The University of Washington is no exception to the massive growth Seattle anticipates in the coming years.
The Seattle City Council on Monday approved the university's plan on how it intends to accommodate an influx of students in the next decade. The proposal had been years in the making, but city officials and activists still had some demands for more mitigation—keeping in mind that with more students (and faculty), more need follows.
The final plan included more affordable housing, for one, and longterm goals as they anticipate challenges with keeping that population local. Here are just a few of the ways UW will look a little different.
1. The campus will expand by another 6 million square feet in the next 10 years. Half of that new space will be dedicated to developing a so-called urban "innovation district" in the western part of campus.
2. UW's total population is expected to grow by nearly 8,000 (from 72,523 this year to 80,479 in 2028)—that's around 5,200 new students, and 2,800 new faculty and staff.
While the university originally proposed the goal of just 15 percent of that population to be driving alone by then, city officials pushed the UW to reduce that goal to 12 percent.
3. After pressure from city officials and advocates for the plan to include affordable housing—anticipating that the added workers won't necessarily be able to afford living in the University District—the university promised to build 450 units of affordable housing. That's 150 units affordable to employees making less than 60 percent of the average median income, and another 300 units for those making less than 80 percent.

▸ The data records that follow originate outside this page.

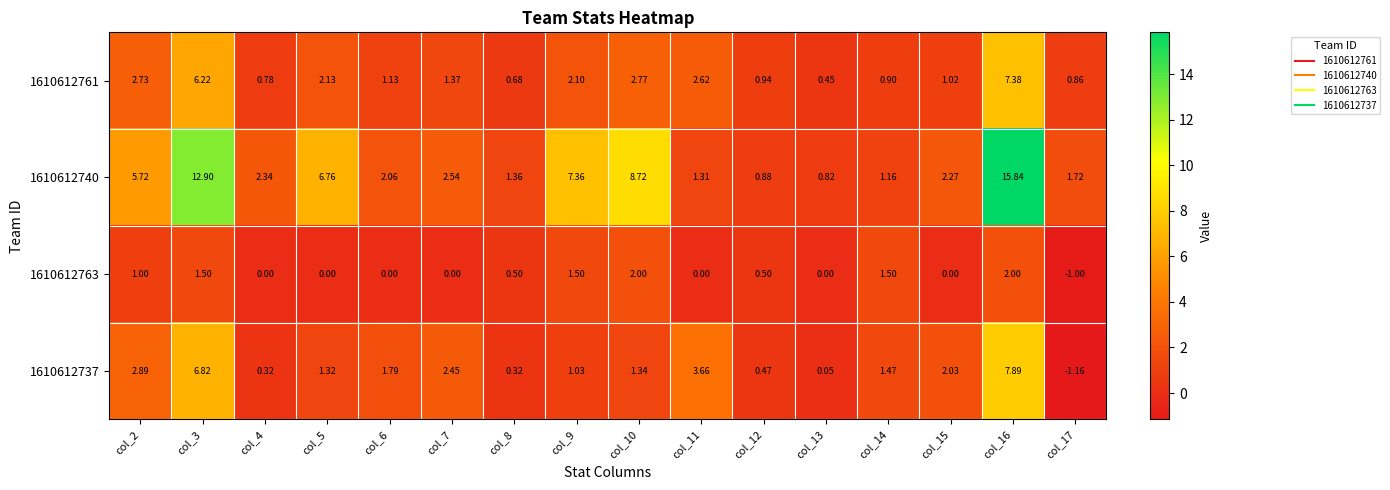

Is the value of 1610612763 at col_3 greater than the value of 1610612740 at col_7?

No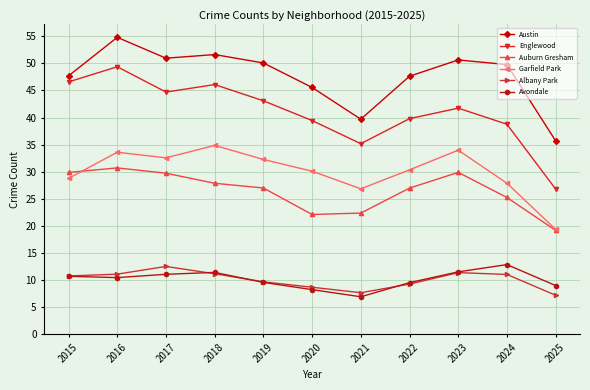

At how many categories does at least one series exceed 8?

11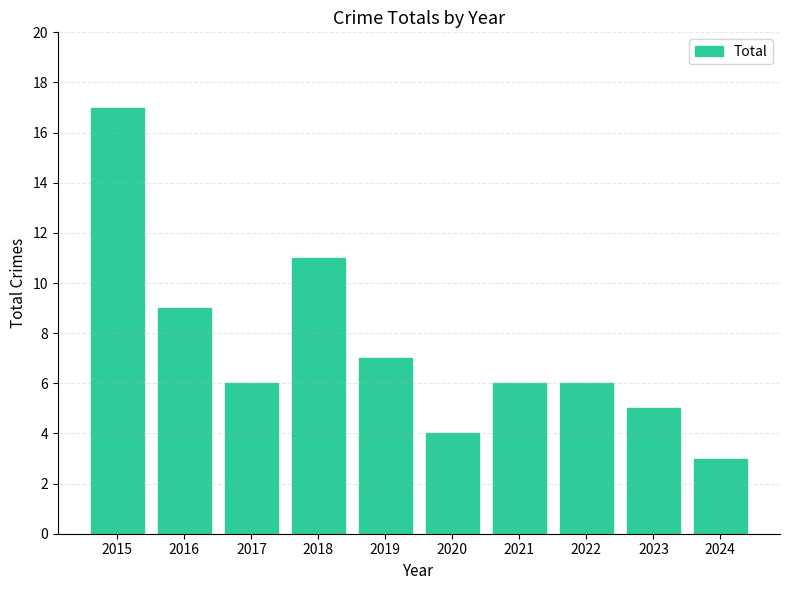

Does the chart contain any negative values?

No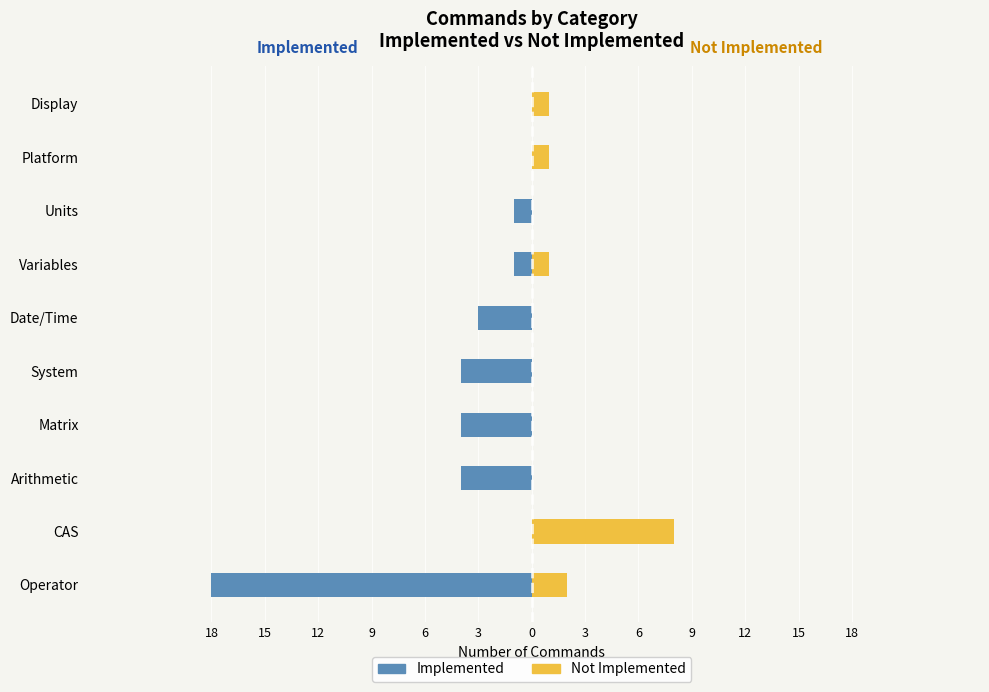

How many positive values does the Not Implemented series have?

5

But the condition is voluntary, not required by the city. When council member Lisa Herbold asked about a situation in which the UW ultimately didn't fulfill that commitment, central staff analyst Lish Whitson said making it a "requirement" would be considered a major change to the plan and have to return to council for approval.
4. In some areas, the UW can now construct buildings at heights of up to 240 feet, including a new university building at the north end of the University Bridge.
5. The U-District already has an overburdened transit system because there's more demand from students than there are buses and light rail options.
What had been a point of contention from the university earlier about fronting the price of improved bus infrastructure had been resolved: Part of the master plan now includes that UW will pay a share of the capital costs for RapidRide expansion in the U-District.